Still, as I noted above, we don’t yet have any good study that quantifies the overlap of creationism and global-warming denialism among American right-wingers.
Last year, a poll co-sponsored by the Public Religion Research Institute and the Religion News Service came close, but ultimately fell short.
It did, however, give us this pertinent data:
More than 6-in-10 political independents (61%) and Democrats (64%) affirm a belief in evolution, compared to 45% of Republicans and 43% of Americans who identify with the Tea Party.
Nearly two-thirds (66%) of white mainline Protestants, 61% of Catholics, and 77% of the unaffiliated believe humans and other living things evolved over time, compared to only about one-third (32%) of white evangelicals. African American Protestants are evenly divided on the question, with 47% affirming a belief in evolution and 46% affirming a belief in creationism.
Eighty-one percent of Democrats and 7-in-10 independents believe the earth is getting warmer, compared to less than half (49%) of Republicans and only about 4-in-10 (41%) Americans who identify as members of the Tea Party.

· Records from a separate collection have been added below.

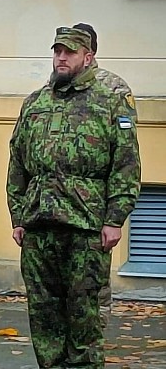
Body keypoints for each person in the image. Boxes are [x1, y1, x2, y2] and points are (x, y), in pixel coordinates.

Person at [7, 27, 141, 369]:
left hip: (86, 221)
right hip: (39, 220)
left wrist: (115, 218)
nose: (61, 58)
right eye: (57, 51)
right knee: (44, 306)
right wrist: (18, 215)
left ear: (89, 56)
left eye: (70, 52)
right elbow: (17, 162)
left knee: (83, 306)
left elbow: (126, 163)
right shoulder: (36, 103)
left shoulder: (110, 97)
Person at [72, 22, 138, 328]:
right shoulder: (57, 88)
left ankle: (96, 331)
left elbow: (124, 154)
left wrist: (114, 216)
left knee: (93, 283)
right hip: (60, 206)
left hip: (93, 203)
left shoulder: (114, 88)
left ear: (89, 52)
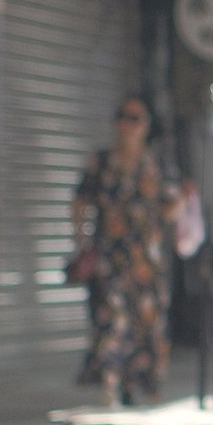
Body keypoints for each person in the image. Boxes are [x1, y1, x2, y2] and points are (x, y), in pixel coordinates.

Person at [70, 95, 182, 405]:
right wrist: (80, 241)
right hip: (109, 252)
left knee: (147, 320)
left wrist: (173, 212)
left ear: (146, 126)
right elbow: (81, 200)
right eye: (123, 116)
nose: (127, 125)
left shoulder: (157, 164)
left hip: (147, 256)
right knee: (111, 317)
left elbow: (174, 205)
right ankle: (110, 381)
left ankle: (144, 382)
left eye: (135, 118)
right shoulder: (102, 161)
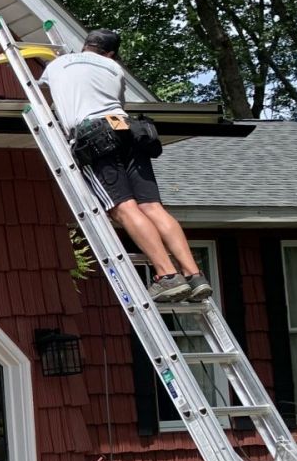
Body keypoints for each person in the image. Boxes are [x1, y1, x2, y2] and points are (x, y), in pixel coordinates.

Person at [40, 29, 210, 303]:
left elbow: (46, 93)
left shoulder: (57, 64)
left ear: (86, 46)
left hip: (95, 132)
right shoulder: (113, 68)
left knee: (124, 208)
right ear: (111, 54)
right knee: (153, 207)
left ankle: (167, 276)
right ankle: (194, 274)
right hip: (128, 127)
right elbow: (116, 104)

Among those who believe the earth is getting warmer, nearly two-thirds (64%) believe that climate change is caused by human activity, compared to 32% who say it is caused by natural environmental patterns.
Less than 1-in-5 Republicans (18%) and Tea Party members (18%) believe that climate change is caused by human activity, compared to 60% of Democrats.
White evangelicals are significantly less likely to believe that the earth is getting warmer and that changes are caused by human activity (31%) than white mainline Protestants (43%), Catholics (50%), or the unaffiliated (52%).
FOOTNOTE: Regarding the excerpt above from Lori Lebo’s essay, she may be right that “South Dakota Rep. Don Kopp doesn’t believe we descended from apes,” but neither do evolutionists believe that.
Evolutionists believe that humans and apes have a common ancestor, not that the former descended from the latter. A misunderstanding of that disinction often gives rise to this stupid question: If humans descended from apes, why are there still apes?